■ WHAT THIS TASK INVOLVES ■
Output, word for word, every line from the start of the listing down to and including the line that contains "left back paw: (261, 321)"; include nothing else.

■ RECORD EXCERPTS ■

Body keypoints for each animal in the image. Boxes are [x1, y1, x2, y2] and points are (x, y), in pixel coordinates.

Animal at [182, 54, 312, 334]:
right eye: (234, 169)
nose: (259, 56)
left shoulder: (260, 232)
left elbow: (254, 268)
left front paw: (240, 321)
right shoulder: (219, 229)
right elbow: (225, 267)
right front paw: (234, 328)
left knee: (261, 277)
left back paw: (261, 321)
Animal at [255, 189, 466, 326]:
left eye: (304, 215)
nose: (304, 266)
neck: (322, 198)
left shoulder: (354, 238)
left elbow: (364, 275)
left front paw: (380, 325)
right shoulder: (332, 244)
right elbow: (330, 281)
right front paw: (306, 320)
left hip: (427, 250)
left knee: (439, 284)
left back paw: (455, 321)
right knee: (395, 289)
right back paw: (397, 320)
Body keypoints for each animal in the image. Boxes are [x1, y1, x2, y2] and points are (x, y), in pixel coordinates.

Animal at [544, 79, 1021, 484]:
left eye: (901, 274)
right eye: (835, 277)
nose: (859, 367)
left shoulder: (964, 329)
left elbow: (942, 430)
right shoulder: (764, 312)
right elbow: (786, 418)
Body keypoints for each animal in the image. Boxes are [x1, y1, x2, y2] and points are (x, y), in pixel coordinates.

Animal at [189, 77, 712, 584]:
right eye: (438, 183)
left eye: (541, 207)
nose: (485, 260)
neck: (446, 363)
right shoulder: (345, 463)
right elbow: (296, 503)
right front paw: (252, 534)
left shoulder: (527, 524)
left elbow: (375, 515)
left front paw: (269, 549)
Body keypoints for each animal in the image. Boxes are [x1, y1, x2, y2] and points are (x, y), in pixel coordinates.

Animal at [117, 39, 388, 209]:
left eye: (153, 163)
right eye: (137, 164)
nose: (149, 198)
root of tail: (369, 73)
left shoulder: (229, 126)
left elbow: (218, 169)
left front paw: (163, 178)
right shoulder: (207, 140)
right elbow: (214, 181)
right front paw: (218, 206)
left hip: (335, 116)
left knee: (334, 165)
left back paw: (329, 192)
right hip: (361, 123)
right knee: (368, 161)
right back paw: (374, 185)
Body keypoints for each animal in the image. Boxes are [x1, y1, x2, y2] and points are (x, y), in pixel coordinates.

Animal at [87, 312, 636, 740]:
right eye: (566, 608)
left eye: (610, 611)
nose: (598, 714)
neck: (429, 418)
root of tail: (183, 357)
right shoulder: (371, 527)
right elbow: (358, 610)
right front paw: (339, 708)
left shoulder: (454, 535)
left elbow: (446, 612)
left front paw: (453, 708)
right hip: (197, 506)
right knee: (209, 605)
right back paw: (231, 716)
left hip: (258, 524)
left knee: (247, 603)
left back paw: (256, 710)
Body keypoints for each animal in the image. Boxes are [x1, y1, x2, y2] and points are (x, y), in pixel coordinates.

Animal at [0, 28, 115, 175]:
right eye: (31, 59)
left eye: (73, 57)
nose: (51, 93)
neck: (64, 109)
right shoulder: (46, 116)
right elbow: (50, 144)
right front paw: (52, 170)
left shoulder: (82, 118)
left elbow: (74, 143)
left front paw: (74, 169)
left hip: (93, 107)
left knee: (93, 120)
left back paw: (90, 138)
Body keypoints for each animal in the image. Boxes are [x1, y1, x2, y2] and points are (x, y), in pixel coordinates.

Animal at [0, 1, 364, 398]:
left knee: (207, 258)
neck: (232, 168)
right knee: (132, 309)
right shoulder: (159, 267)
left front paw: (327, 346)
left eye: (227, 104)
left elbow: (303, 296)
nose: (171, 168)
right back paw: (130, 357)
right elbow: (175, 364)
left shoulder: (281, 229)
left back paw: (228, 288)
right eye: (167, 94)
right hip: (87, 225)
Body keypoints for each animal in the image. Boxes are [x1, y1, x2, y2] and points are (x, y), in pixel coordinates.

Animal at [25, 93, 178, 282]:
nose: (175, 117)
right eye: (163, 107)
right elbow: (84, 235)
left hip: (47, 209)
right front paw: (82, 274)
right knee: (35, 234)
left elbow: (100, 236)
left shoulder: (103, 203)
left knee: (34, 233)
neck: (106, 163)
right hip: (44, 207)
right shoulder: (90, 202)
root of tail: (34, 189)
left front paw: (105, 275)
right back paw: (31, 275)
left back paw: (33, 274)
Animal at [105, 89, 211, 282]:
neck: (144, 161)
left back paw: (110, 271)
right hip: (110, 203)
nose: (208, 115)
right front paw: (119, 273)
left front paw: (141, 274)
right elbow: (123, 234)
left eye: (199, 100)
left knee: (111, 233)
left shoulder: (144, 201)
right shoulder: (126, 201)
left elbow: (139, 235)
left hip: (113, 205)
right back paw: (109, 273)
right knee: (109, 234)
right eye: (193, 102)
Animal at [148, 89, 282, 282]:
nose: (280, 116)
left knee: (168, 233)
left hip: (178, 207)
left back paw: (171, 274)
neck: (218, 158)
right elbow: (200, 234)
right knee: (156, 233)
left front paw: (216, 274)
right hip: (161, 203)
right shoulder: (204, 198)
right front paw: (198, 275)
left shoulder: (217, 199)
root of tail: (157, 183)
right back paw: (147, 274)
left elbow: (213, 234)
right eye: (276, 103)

■ ANSWER FOR THIS EXERCISE ■
Body keypoints for each animal in the image. Boxes are [x1, y1, x2, y2] and points are (x, y), in pixel coordinates.

Animal at [182, 54, 312, 334]:
right eye: (234, 169)
nose: (259, 56)
left shoulder: (260, 232)
left elbow: (254, 268)
left front paw: (240, 321)
right shoulder: (219, 229)
right elbow: (225, 267)
right front paw: (234, 328)
left knee: (261, 277)
left back paw: (261, 321)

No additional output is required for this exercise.